Ensino e esporte colocam à prova as relações humanas. Eles envolvem comunicação, interação e, acima de tudo, afeto. Portanto, ensino a distância e esporte a distância podem ser modalidades natas de um período de isolamento, mas terão que se provar humanos o suficiente para sobreviverem a mais do que um mês na berlinda.

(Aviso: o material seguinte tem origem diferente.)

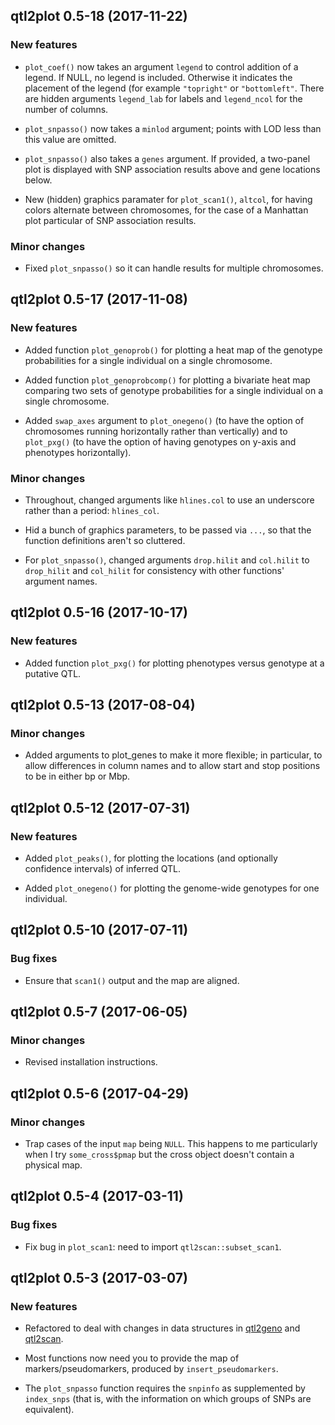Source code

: ## qtl2plot 0.5-18 (2017-11-22)

### New features

- `plot_coef()` now takes an argument `legend` to control addition of
  a legend. If NULL, no legend is included. Otherwise it indicates the
  placement of the legend (for example `"topright"` or `"bottomleft"`.
  There are hidden arguments `legend_lab` for labels and
  `legend_ncol` for the number of columns.

- `plot_snpasso()` now takes a `minlod` argument; points with LOD less
  than this value are omitted.

- `plot_snpasso()` also takes a `genes` argument. If provided, a
  two-panel plot is displayed with SNP association results above and
  gene locations below.

- New (hidden) graphics paramater for `plot_scan1()`, `altcol`, for
  having colors alternate between chromosomes, for the case of a
  Manhattan plot particular of SNP association results.

### Minor changes

- Fixed `plot_snpasso()` so it can handle results for multiple
  chromosomes.


## qtl2plot 0.5-17 (2017-11-08)

### New features

- Added function `plot_genoprob()` for plotting a heat map of the
  genotype probabilities for a single individual on a single
  chromosome.

- Added function `plot_genoprobcomp()` for plotting a bivariate heat
  map comparing two sets of genotype probabilities for a single
  individual on a single chromosome.

- Added `swap_axes` argument to `plot_onegeno()` (to have the option of
  chromosomes running horizontally rather than vertically) and to
  `plot_pxg()` (to have the option of having genotypes on y-axis and
  phenotypes horizontally).

### Minor changes

- Throughout, changed arguments like `hlines.col` to use an underscore
  rather than a period: `hlines_col`.

- Hid a bunch of graphics parameters, to be passed via `...`, so that
  the function definitions aren't so cluttered.

- For `plot_snpasso()`, changed arguments `drop.hilit` and `col.hilit`
  to `drop_hilit` and `col_hilit` for consistency with other
  functions' argument names.


## qtl2plot 0.5-16 (2017-10-17)

### New features

- Added function `plot_pxg()` for plotting phenotypes versus genotype
  at a putative QTL.


## qtl2plot 0.5-13 (2017-08-04)

### Minor changes

- Added arguments to plot_genes to make it more flexible; in
  particular, to allow differences in column names and to allow start
  and stop positions to be in either bp or Mbp.


## qtl2plot 0.5-12 (2017-07-31)

### New features

- Added `plot_peaks()`, for plotting the locations (and optionally
  confidence intervals) of inferred QTL.

- Added `plot_onegeno()` for plotting the genome-wide genotypes for
  one individual.


## qtl2plot 0.5-10 (2017-07-11)

### Bug fixes

- Ensure that `scan1()` output and the map are aligned.


## qtl2plot 0.5-7 (2017-06-05)

### Minor changes

- Revised installation instructions.


## qtl2plot 0.5-6 (2017-04-29)

### Minor changes

- Trap cases of the input `map` being `NULL`. This happens to me
  particularly when I try `some_cross$pmap` but the cross object
  doesn't contain a physical map.


## qtl2plot 0.5-4 (2017-03-11)

### Bug fixes

- Fix bug in `plot_scan1`: need to import `qtl2scan::subset_scan1`.


## qtl2plot 0.5-3 (2017-03-07)

### New features

- Refactored to deal with changes in data structures in
  [qtl2geno](https://github.com/rqtl/qtl2geno) and
  [qtl2scan](https://github.com/rqtl/qtl2scan).

- Most functions now need you to provide the map of
  markers/pseudomarkers, produced by `insert_pseudomarkers`.

- The `plot_snpasso` function requires the `snpinfo` as supplemented
  by `index_snps` (that is, with the information on which groups of
  SNPs are equivalent).
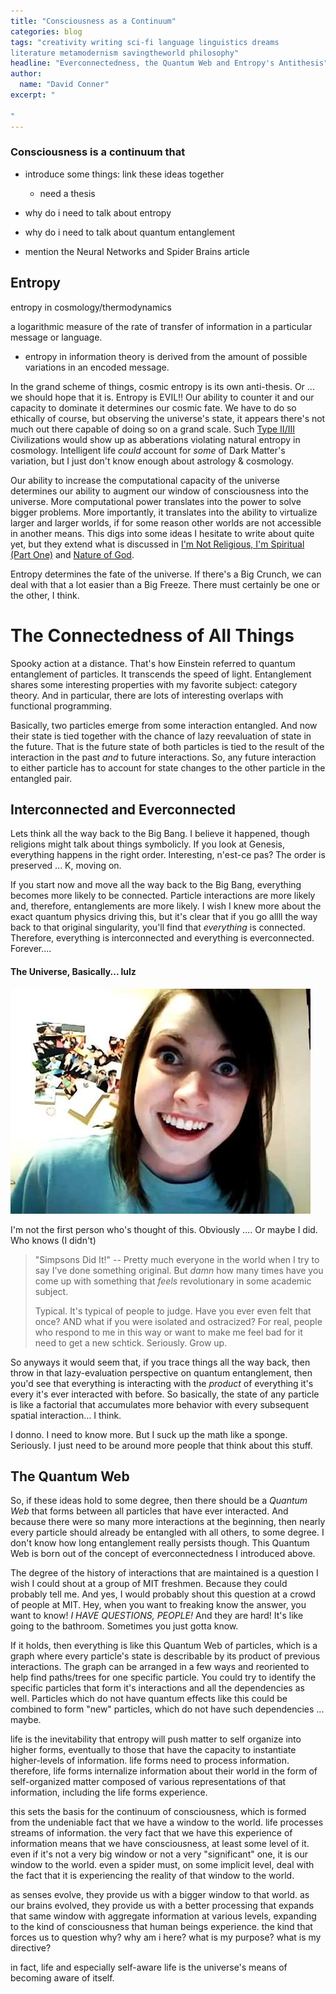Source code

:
 ```yaml
---
title: "Consciousness as a Continuum"
categories: blog
tags: "creativity writing sci-fi language linguistics dreams
literature metamodernism savingtheworld philosophy"
headline: "Everconnectedness, the Quantum Web and Entropy's Antithesis"
author:
  name: "David Conner"
excerpt: "

"
---
```


### Consciousness is a continuum that


- introduce some things: link these ideas together
  - need a thesis

- why do i need to talk about entropy

- why do i need to talk about quantum entanglement

- mention the Neural Networks and Spider Brains article

## Entropy

entropy in cosmology/thermodynamics

a logarithmic measure of the rate of transfer of information in a
particular message or language.
- entropy in information theory is derived from the amount of
  possible variations in an encoded message.

In the grand scheme of things, cosmic entropy is its own
anti-thesis. Or ... we should hope that it is. Entropy is EVIL!! Our
ability to counter it and our capacity to dominate it determines our
cosmic fate. We have to do so ethically of course, but observing the
universe's state, it appears there's not much out there capable of
doing so on a grand scale. Such
[Type II/III](https://en.wikipedia.org/wiki/Kardashev_scale)
Civilizations would show up as abberations violating natural entropy
in cosmology. Intelligent life *could* account for *some* of Dark
Matter's variation, but I just don't know enough about astrology &
cosmology.

Our ability to increase the computational capacity of the universe
determines our ability to augment our window of consciousness into the
universe. More computational power translates into the power to solve
bigger problems. More importantly, it translates into the ability to
virtualize larger and larger worlds, if for some reason other worlds
are not accessible in another means. This digs into some ideas I
hesitate to write about quite yet, but they extend what is discussed
in
[I'm Not Religious, I'm Spiritual (Part One)](/posts/2016-06-01-im-not-religious-im-spiritual-1-God-is-not-dead.html)
and
[Nature of God](http://localhost:4000/posts/2016-05-31-the-nature-of-god.html).

Entropy determines the fate of the universe. If there's a Big Crunch,
we can deal with that a lot easier than a Big Freeze. There must
certainly be one or the other, I think.

# The Connectedness of All Things

Spooky action at a distance. That's how Einstein referred to quantum
entanglement of particles. It transcends the speed of light.
Entanglement shares some interesting properties with my favorite
subject: category theory. And in particular, there are lots of
interesting overlaps with functional programming.

Basically, two particles emerge from some interaction entangled. And
now their state is tied together with the chance of lazy reevaluation
of state in the future. That is the future state of both particles is
tied to the result of the interaction in the past *and* to future
interactions. So, any future interaction to either particle has to
account for state changes to the other particle in the entangled pair.

## Interconnected and Everconnected

Lets think all the way back to the Big Bang. I believe it happened,
though religions might talk about things symbolicly. If you look at
Genesis, everything happens in the right order. Interesting, n'est-ce
pas? The order is preserved ... K, moving on.

If you start now and move all the way back to the Big Bang, everything
becomes more likely to be connected. Particle interactions are more
likely and, therefore, entanglements are more likely. I wish I knew
more about the exact quantum physics driving this, but it's clear that
if you go allll the way back to that original singularity, you'll find
that *everything* is connected. Therefore, everything is
interconnected and everything is everconnected. Forever....

#### The Universe, Basically... lulz

![The Universe, as the Overly Attached Girlfriend You Probably Never Dated](/img/posts/2016-07-11-consciousness-as-a-continuum/gf-forever.jpg)

I'm not the first person who's thought of this. Obviously .... Or
maybe I did. Who knows (I didn't)

> "Simpsons Did It!" -- Pretty much everyone in the world when I try
> to say I've done something original. But *damn* how many times have
> you come up with something that *feels* revolutionary in some
> academic subject.
>
> Typical. It's typical of people to judge. Have you ever even felt
> that once? AND what if you were isolated and ostracized?  For real,
> people who respond to me in this way or want to make me feel bad for
> it need to get a new schtick. Seriously. Grow up.

So anyways it would seem that, if you trace things all the way back,
then throw in that lazy-evaluation perspective on quantum
entanglement, then you'd see that everything is interacting with the
*product* of everything it's every it's ever interacted with
before. So basically, the state of any particle is like a factorial
that accumulates more behavior with every subsequent spatial
interaction... I think.

I donno. I need to know more. But I suck up the math like a
sponge. Seriously. I just need to be around more people that think
about this stuff.

## The Quantum Web

So, if these ideas hold to some degree, then there should be a
*Quantum Web* that forms between all particles that have ever
interacted. And because there were so many more interactions at the
beginning, then nearly every particle should already be entangled with
all others, to some degree. I don't know how long entanglement really
persists though. This Quantum Web is born out of the concept of
everconnectedness I introduced above.

The degree of the history of interactions that are maintained is a
question I wish I could shout at a group of MIT freshmen. Because they
could probably tell me. And yes, I would probably shout this question
at a crowd of people at MIT.  Hey, when you want to freaking know the
answer, you want to know! *I HAVE QUESTIONS, PEOPLE!* And they are
hard! It's like going to the bathroom. Sometimes you just gotta know.

If it holds, then everything is like this Quantum Web of particles,
which is a graph where every particle's state is describable by its
product of previous interactions. The graph can be arranged in a few
ways and reoriented to help find paths/trees for one specific
particle. You could try to identify the specific particles that form
it's interactions and all the dependencies as well. Particles which
do not have quantum effects like this could be combined to form "new"
particles, which do not have such dependencies ... maybe.




life is the inevitability that entropy will push matter to self
organize into higher forms, eventually to those that have the capacity
to instantiate higher-levels of information.  life forms need to
process information. therefore, life forms internalize information
about their world in the form of self-organized matter composed of
various representations of that information, including the life forms
experience.

this sets the basis for the continuum of consciousness, which is
formed from the undeniable fact that we have a window to the
world. life processes streams of information. the very fact that we
have this experience of information means that we have consciousness,
at least some level of it. even if it's not a very big window or not a
very "significant" one, it is our window to the world. even a spider
must, on some implicit level, deal with the fact that it is
experiencing the reality of that window to the world.

as senses evolve, they provide us with a bigger window to that
world. as our brains evolved, they provide us with a better processing
that expands that same window with aggregate information at various
levels, expanding to the kind of consciousness that human beings
experience. the kind that forces us to question why? why am i here?
what is my purpose? what is my directive?

in fact, life and especially self-aware life is the universe's means
of becoming aware of itself.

domingo, 26 de janeiro de 2020

Sexualidade e a escola

Uma família almoçava alegremente, conversando o tempo todo. Estavam à mesa o pai, a mãe e dois filhos adolescentes: uma garota de 13 anos mais ou menos e um jovem de uns 17. Logo deu para perceber que os pais não eram mais casados, mas faziam questão de almoçar com os filhos aos finais de semana.
A garota estava entusiasmada porque passara uns dias das férias com a família de uma amiga em uma casa de praia e contava, não sem provocar os pais, como eram os costumes daquele grupo e a relação com a filha, da mesma idade que ela. “Os pais dela a deixam fazer isso, aquilo.” Foi o início de frase mais comum que a ouvi dizer.
Enquanto ela contava suas histórias, o irmão parecia incomodado, talvez pela atenção dos pais toda focada na garota. Vez ou outra ele até tentou interromper, mas os pais não lhe deram atenção. Assim que a menina terminou as novidades, ele passou a falar de suas conquistas com as garotas. Talvez tenha exagerado, mas o fato é que contabilizou inúmeras meninas com quem tinha ficado, beijado, assediado com êxito.
A mãe reagiu de imediato. Com o dedo em riste, disse com firmeza, mas sem braveza, a seguinte frase ao filho: “Nossos filhos, se quiserem beijar, ou até mesmo transar com alguém, que namorem, entendeu?”. Com essa pequena – mas contundente – frase, aquela mãe deu aos filhos uma lição de educação sexual familiar. Se o jovem seguiria o que ela disse, já é outra história e não importa, mas ele estava ciente do pensamento familiar a respeito de comportamentos relativos ao sexo.
A expressão “educação sexual” costuma assustar muita gente. Tanto que há quem diga que ela não deve ocorrer na escola. Deve. Isso porque a educação sexual familiar transmite a moral daquele grupo específico. Já a educação sexual na escola transmite, com base no conhecimento sistematizado, valores, tradições, costumes, leis em vigor no país, diferenças em relação a outros países, comportamentos aceitos e não aceitos pela sociedade, aponta preconceitos e estereótipos que envolvem a sexualidade. São abordagens bem diferentes e ambas importantes para a formação dos mais novos.
Vejamos um exemplo: uma família que professa alguma religião que tem como princípio que o relacionamento sexual só deve ocorrer após o casamento apontará tal princípio aos filhos. É direito da família ter seus valores religiosos e transmitir isso aos filhos.
Na escola, entretanto, isso não deve ocorrer porque uma das funções da instituição escolar é formar seus alunos para a autonomia, ou seja, para que saibam fazer boas escolhas quando tiverem maturidade, e boas escolhas são as escolhas bem informadas. Cabe, portanto, à escola passar todo o conhecimento humano construído e acumulado a respeito da sexualidade para que seus alunos sejam bem informados.
Educação sexual não trata de sexo, mas da sexualidade, tema muito mais amplo porque envolve todo tipo de comportamento relativo ao sexo. Saúde sexual, autocuidado, respeito a si, ao outro e à sociedade, responsabilidade, valores e moral social são temas, por exemplo, da educação sexual. Sabia que algumas doenças sexualmente transmissíveis estão crescendo entre os jovens justamente porque não temos um bom trabalho de educação sexual nas escolas? Não queremos nosso jovens infectados com vírus e bactérias que provocam essas doenças por falta de informação qualificada e de formação, queremos?
Não podemos nem devemos cercear a formação dos mais novos em virtude de nossos valores, de nossos conceitos e preconceitos, de nossa visão de mundo. Eles poderão ser bem melhores do que nós na construção do nosso futuro!